1.a Create user kafka

We will use Kafka downloaded from Seagate's repository; and by default, that Kafka is configured to be run by kafka user in kafka group, thus we have to create such user and group.

sudo su 
adduser kafka
usermod -aG wheel kafka
echo "kafka ALL=(ALL) NOPASSWD: ALL" >> /etc/sudoers.d/90-cloud-init-users

groupadd --force kafka
usermod --append --groups kafka kafka
exit

Installation Mode:

A. Kafka 1 node Setup

Kafka Configuration (server.properties)

The following has to be configured in /opt/kafka/config/server.properties

Configure the below if hostname or FQDN (fully qualified domain name) is used in zookeeper.connect

# The address the socket server listens on. It will get the value returned from
# java.net.InetAddress.getCanonicalHostName() if not configured.
#   FORMAT:
#     listeners = listener_name://host_name:port
#   EXAMPLE:
#     listeners = PLAINTEXT://your.host.name:9092
listeners=PLAINTEXT://{hostname/FQDN}:9092

Configure the below to make delete(purge) interface work

# The interval at which log segments are checked to see if they can be deleted according 
# to the retention policies 
log.retention.check.interval.ms=1 
log.delete.delay.ms=1 
log.flush.offset.checkpoint.interval.ms=1 

Configure below to indicate log directory for kafka broker

log.dirs=/var/local/data/kafka

Make below changes to indicate data and log directory for zookeeper in file /opt/kafka/config/zookeeper.properties. Since kafka is nohome user, make use of below directories.

dataLogDir=/var/log/zookeeper
dataDir=/var/lib/zookeeper
Note:

If in case any directory like datadir/logdir is already present, then clean the content of that directory before starting zookeeper and kafka broker.

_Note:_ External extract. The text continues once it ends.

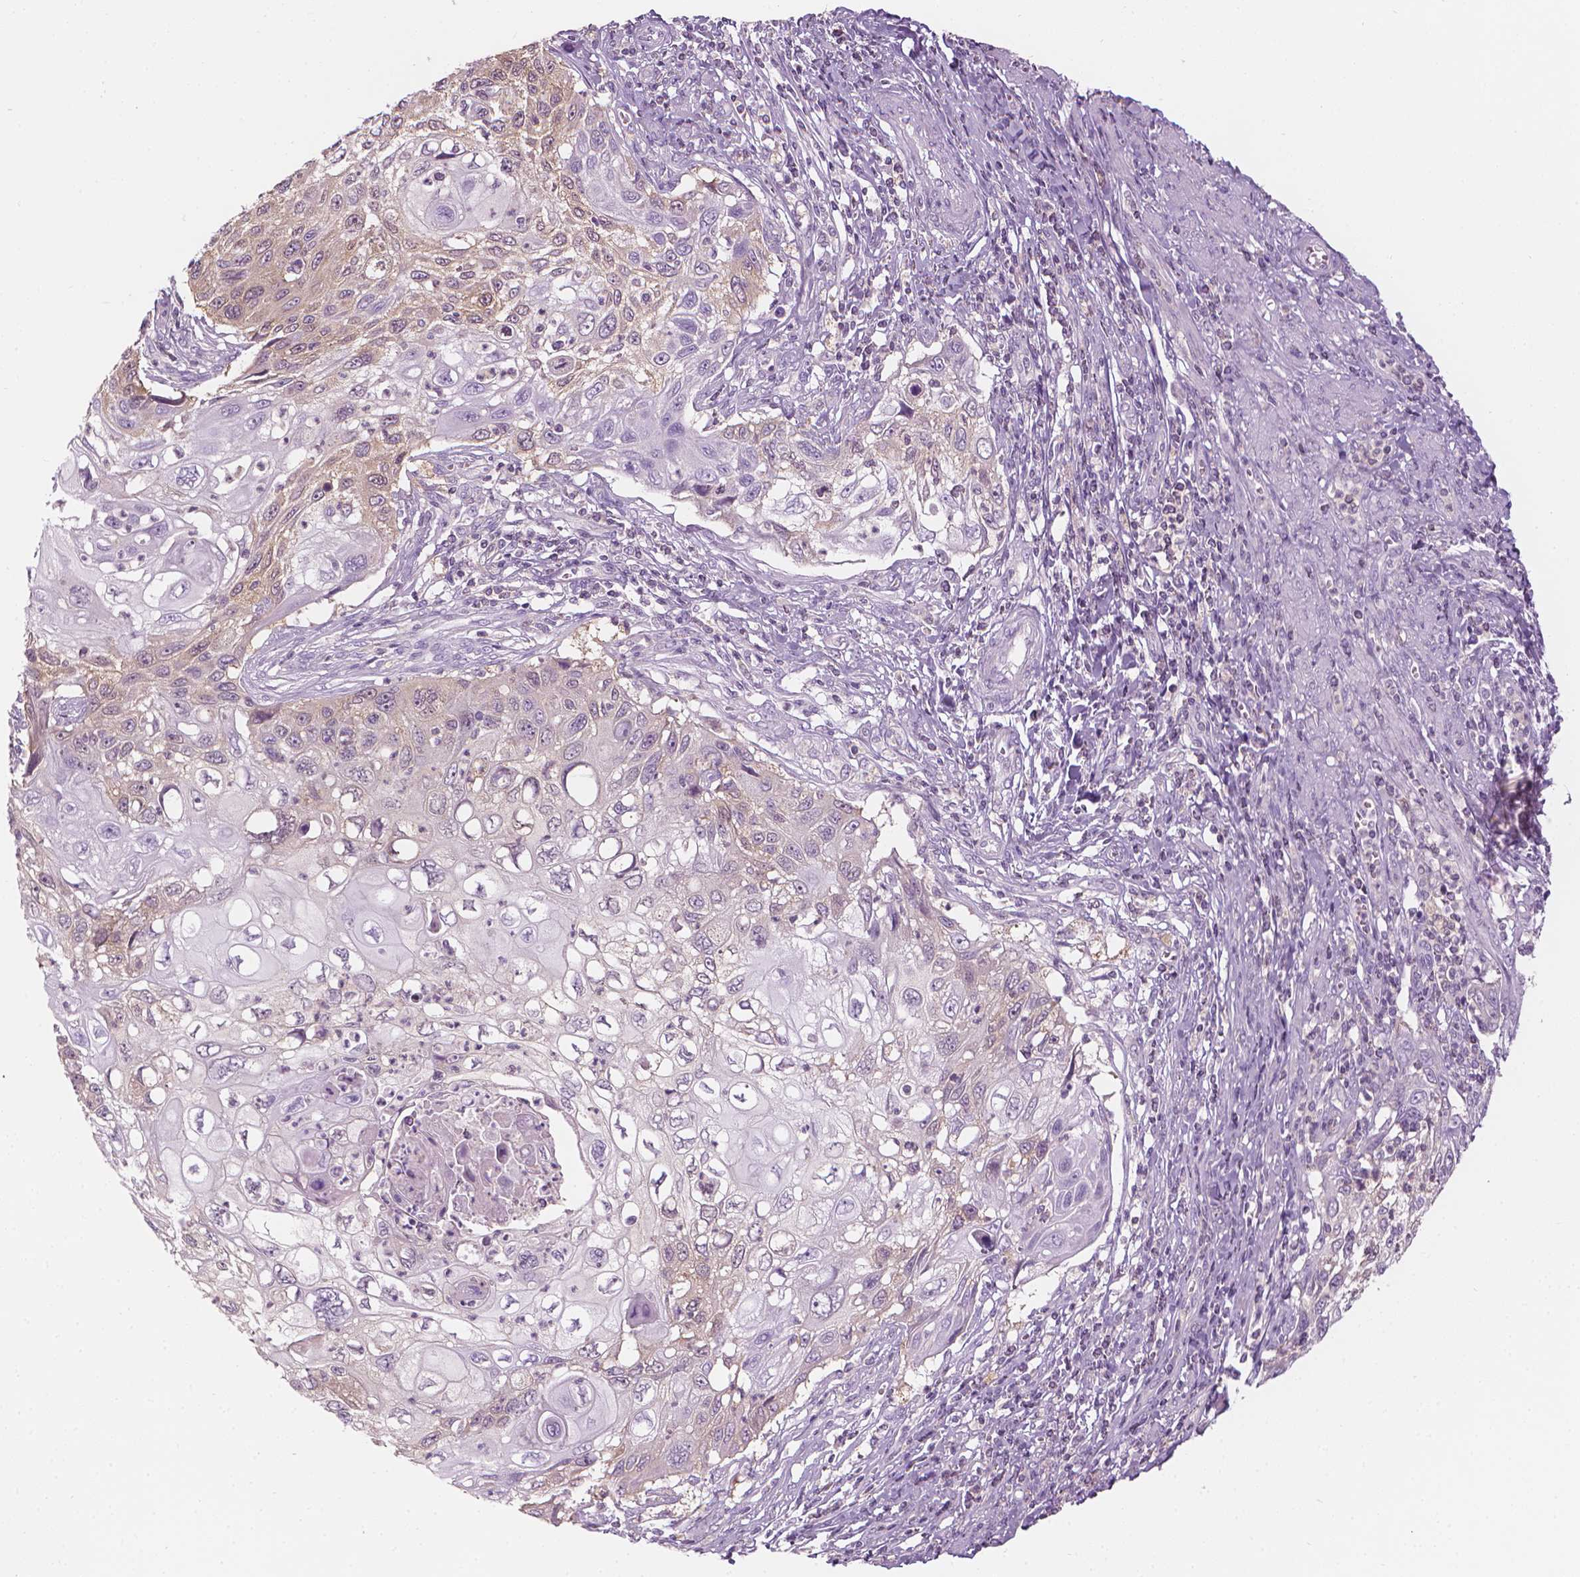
{"staining": {"intensity": "negative", "quantity": "none", "location": "none"}, "tissue": "cervical cancer", "cell_type": "Tumor cells", "image_type": "cancer", "snomed": [{"axis": "morphology", "description": "Squamous cell carcinoma, NOS"}, {"axis": "topography", "description": "Cervix"}], "caption": "DAB (3,3'-diaminobenzidine) immunohistochemical staining of squamous cell carcinoma (cervical) demonstrates no significant expression in tumor cells.", "gene": "SHMT1", "patient": {"sex": "female", "age": 70}}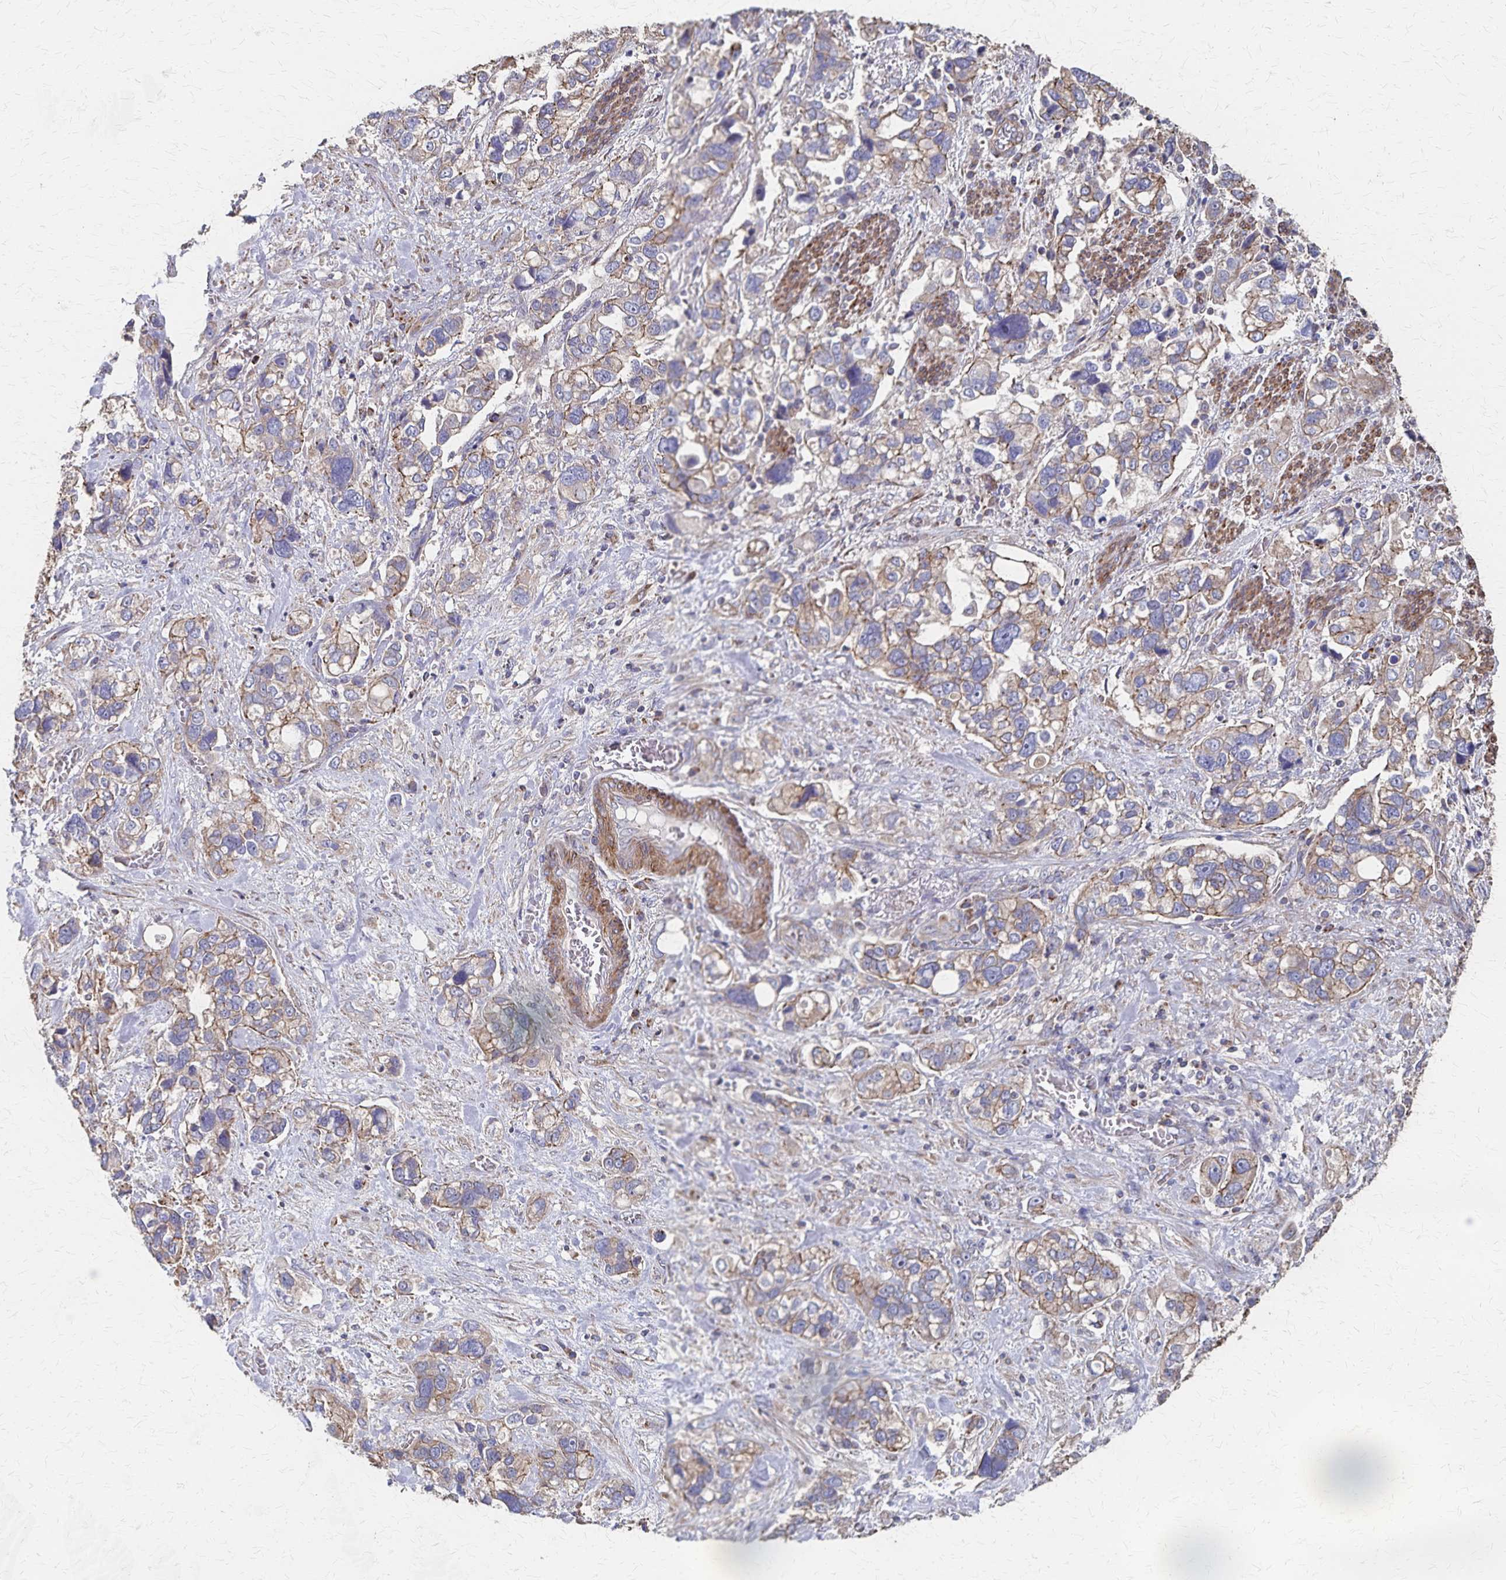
{"staining": {"intensity": "moderate", "quantity": "25%-75%", "location": "cytoplasmic/membranous"}, "tissue": "stomach cancer", "cell_type": "Tumor cells", "image_type": "cancer", "snomed": [{"axis": "morphology", "description": "Adenocarcinoma, NOS"}, {"axis": "topography", "description": "Stomach, upper"}], "caption": "Moderate cytoplasmic/membranous staining for a protein is appreciated in about 25%-75% of tumor cells of stomach adenocarcinoma using IHC.", "gene": "PGAP2", "patient": {"sex": "female", "age": 81}}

Ensure that these directories have proper ownership (kafka:kafka). Use the following command to change the ownership

If in case datadir and datalogdir are not present, please create them.

mkdir -p /var/log/zookeeper
mkdir -p /var/lib/zookeeper
mkdir -p /var/local/data/kafka

# Make sure that kafka:kafka has access to the dataDir and logDir, including the parent directories
chown -R kafka:kafka /var/lib/zookeeper
chown -R kafka:kafka /var/log/zookeeper
chown -R kafka:kafka /var/local/data/kafka

Using systemctl command for controlling kafka and zookeeper services.

Enable services

systemctl enable kafka-zookeeper
systemctl enable kafka

Start services and check the status

systemctl start kafka-zookeeper
sleep 5 # (kafka service needs zookeeper service to be up and running.)
systemctl status kafka-zookeeper
systemctl start kafka 
systemctl status kafka
# Make sure that you see `Active: active (running)` when checking the status of both systems.

How to stop Services

systemctl stop kafka
systemctl stop kafka-zookeeper

B. Kafka 3 node Cluster Setup

Download the kafka rpm using the command and install it in all the nodes

curl "http://cortx-storage.colo.seagate.com/releases/cortx/third-party-deps/centos/centos-7.8.2003-2.0.0-latest/commons/kafka/kafka-2.13_2.7.0-el7.x86_64.rpm" -o kafka.rpm
yum install kafka.rpm

If above location is not reachable, then find the Kafka rpm in this tar image - https://github.com/Seagate/cortx/releases/download/third-party-deps-1.0.0-0/third-party-centos-7.8.2003-1.0.0-0.tar.gz

Kafka Configuration

Kafka configuration involves setting up server.properties, zookeeper.properties, creating myid file and setting correct ownership to datadir.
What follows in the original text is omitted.